## Instructions to follow
Find every line in the records below that holds the word "гель", and copy each one.

## Data excerpts
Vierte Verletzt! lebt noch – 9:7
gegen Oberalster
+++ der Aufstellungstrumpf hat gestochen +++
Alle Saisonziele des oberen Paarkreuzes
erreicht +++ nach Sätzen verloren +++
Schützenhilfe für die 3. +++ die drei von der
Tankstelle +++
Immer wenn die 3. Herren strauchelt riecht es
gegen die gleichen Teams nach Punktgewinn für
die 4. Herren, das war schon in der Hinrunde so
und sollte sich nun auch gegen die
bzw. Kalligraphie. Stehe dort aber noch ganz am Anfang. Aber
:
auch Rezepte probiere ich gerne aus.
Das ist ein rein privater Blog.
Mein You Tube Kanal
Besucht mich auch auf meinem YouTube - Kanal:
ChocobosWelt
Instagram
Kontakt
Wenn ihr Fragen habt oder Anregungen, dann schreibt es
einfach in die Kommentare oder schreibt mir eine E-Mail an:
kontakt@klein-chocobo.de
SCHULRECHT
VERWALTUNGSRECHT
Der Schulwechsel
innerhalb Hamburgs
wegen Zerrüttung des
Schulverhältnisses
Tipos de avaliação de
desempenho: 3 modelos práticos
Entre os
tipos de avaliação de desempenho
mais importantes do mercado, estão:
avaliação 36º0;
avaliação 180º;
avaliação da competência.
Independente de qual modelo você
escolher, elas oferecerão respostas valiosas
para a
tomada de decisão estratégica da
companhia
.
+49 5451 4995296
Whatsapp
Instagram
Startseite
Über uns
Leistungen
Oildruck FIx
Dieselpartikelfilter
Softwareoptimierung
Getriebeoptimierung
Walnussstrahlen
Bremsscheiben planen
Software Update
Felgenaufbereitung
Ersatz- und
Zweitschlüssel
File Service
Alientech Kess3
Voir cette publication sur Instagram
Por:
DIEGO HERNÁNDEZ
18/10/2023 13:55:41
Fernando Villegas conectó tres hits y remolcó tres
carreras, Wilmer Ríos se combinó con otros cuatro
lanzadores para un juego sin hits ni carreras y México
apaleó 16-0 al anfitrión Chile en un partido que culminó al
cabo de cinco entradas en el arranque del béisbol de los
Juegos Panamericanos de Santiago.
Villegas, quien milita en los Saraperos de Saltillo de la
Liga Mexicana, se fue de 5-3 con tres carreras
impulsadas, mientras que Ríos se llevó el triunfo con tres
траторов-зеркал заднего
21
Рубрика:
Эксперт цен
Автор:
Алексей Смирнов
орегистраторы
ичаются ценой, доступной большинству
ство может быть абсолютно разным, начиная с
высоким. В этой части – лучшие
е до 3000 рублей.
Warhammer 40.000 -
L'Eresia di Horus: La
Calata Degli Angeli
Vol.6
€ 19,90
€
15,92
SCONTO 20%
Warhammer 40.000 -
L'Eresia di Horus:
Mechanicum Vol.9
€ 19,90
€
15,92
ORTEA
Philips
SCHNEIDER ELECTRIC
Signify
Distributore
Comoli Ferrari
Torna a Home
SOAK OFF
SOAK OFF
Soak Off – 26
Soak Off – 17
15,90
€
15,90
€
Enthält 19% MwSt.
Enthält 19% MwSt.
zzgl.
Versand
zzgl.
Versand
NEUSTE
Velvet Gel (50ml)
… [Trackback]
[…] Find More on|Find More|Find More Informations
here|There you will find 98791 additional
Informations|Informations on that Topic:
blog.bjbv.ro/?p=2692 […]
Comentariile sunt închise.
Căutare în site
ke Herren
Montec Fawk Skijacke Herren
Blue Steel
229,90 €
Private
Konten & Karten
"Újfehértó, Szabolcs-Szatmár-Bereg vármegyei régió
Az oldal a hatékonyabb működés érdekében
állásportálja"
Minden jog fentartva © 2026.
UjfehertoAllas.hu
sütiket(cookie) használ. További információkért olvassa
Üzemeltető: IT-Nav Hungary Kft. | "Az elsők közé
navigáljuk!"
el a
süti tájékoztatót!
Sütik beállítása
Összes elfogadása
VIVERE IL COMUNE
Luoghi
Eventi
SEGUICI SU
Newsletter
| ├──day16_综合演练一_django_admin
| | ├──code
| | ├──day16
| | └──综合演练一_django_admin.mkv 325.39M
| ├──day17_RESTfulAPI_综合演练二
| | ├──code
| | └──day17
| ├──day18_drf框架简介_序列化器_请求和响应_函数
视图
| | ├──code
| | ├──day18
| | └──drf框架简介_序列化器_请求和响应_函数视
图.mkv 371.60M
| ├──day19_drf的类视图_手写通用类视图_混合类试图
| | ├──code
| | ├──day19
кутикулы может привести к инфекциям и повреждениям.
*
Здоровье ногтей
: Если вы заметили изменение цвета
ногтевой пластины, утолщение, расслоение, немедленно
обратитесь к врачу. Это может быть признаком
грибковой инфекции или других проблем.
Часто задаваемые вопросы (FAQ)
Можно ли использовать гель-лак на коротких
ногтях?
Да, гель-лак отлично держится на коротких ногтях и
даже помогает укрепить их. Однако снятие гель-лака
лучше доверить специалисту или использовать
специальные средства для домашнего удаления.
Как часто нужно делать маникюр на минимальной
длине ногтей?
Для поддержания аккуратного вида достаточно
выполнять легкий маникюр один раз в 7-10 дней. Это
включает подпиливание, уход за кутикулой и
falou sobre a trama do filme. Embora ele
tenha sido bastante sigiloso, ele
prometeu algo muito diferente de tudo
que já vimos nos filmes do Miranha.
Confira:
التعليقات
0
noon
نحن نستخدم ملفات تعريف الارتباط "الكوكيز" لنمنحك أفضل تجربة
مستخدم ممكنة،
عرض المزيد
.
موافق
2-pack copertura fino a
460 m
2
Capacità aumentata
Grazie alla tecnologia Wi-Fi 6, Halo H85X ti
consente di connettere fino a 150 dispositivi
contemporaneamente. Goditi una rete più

## Answer to the exercise
Можно ли использовать гель-лак на коротких
Да, гель-лак отлично держится на коротких ногтях и
даже помогает укрепить их. Однако снятие гель-лака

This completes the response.